El libro recorre las zonas mineras del país y se centra en la estructura informal que prolifera en la parte inicial del proceso extractivo tras el colapso en los noventa de la empresa estatal Gécamines. Son los riders del cobalto. Los mineros artesanales carecen de contrato, su remuneración es mínima y a destajo, deben aportar el material y asumen todos los riesgos. Tras extraer el mineral en condiciones infrahumanas, lo venden a compradores oportunistas que después lo trasladan a pequeños mercados. La cadena sigue con mayoristas y empresas de refinado hasta llegar a las multinacionales tecnológicas. La oscuridad de la parte inicial del proceso permite a estas últimas hablar del control estricto de la cadena de suministro, su compromiso con los derechos humanos y sus políticas de tolerancia cero frente al trabajo infantil.
"Nunca he visto una depredación más extrema con fines lucrativos", explica el autor, que lleva décadas investigando los sistemas de esclavitud modernos. Con un estilo sobrio de crónica periodística, Siddharth Kara nos traslada su horror ante las condiciones de trabajo de los mineros artesanales y es complicado no conmoverse con las historias de niños de poco más de diez años destrozados por los accidentes en los túneles o por la inhalación de sustancias tóxicas. Las niñas lo tienen peor, ya que añaden las agresiones sexuales a las condiciones laborales. El libro también explica cómo China disputa a los países occidentales el control de las materias primas a través de la ayuda económica y militar a los gobiernos. La sangrienta historia del país no se entiende sin las industrias extractivas.
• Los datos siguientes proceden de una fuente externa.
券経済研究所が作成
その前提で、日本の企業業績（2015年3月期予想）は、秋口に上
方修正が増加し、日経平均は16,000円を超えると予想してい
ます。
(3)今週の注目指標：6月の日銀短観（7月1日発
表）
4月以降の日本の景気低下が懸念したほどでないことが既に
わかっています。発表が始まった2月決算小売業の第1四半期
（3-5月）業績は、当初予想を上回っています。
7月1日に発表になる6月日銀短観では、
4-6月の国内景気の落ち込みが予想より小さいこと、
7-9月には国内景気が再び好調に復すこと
"Dile a la gente de tu país que en el Congo muere un niño cada día para que puedan encender sus teléfonos". A pesar de alguna apelación descarnada, el ensayo insiste poco en el consumo individual y se centra tanto en el funcionamiento de la estructura sobre el terreno como en la responsabilidad de la parte alta de la cadena. Es interesante la continuidad que establece el autor con el colonialismo a través del modelo extractivo. Se localiza un territorio productivo, se desplaza a sus habitantes para ocuparlo y se modifica toda la estructura económica y social para que el monocultivo sea la única opción. Esto último permite pasar de la coacción al consentimiento basado en la decisión última del trabajador: los mineros artesanales son libres de aceptar las condiciones. Esta frase siempre olvida que, tras destruir su sistema económico, no hay opción. Hay sólo una: huir. El control de los flujos migratorios depende, sobre todo, de lo que sucede en los países de origen y controlar la industria extractiva puede ser mejor idea que construir muros en el mar.
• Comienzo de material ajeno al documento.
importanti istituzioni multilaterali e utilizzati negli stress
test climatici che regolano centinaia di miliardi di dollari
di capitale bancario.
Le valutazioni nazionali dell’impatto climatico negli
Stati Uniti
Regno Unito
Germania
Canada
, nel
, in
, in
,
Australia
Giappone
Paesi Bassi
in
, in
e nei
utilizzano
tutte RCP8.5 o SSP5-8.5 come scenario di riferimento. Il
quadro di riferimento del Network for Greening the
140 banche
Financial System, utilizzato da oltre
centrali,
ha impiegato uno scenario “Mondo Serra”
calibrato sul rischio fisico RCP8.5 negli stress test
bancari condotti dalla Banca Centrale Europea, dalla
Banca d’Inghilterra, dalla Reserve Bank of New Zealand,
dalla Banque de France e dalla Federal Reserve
Es complicado ser optimista. Nuestro modelo obliga a todo lo que existe, tanto el territorio como los seres que lo habitan, a convertirse en mercancía para justificar su existencia. Los seres humanos son su fuerza de trabajo o su capacidad de consumo. La región de Katanga, en el extremo sudoriental, tiene más reservas de cobalto que el resto del planeta junto y lo necesitamos para nuestra transición energética. Los vehículos eléctricos requieren más de mil veces la cantidad necesaria para un móvil. Detrás de la palabra sostenible, hay nombres que quedan en olvido. Los nadie: Glorie, Marline, Nikki, Chance o Kiyonge. Mi abuela siempre tenía una frase en los labios: qué desgracia es nacer en mala tierra.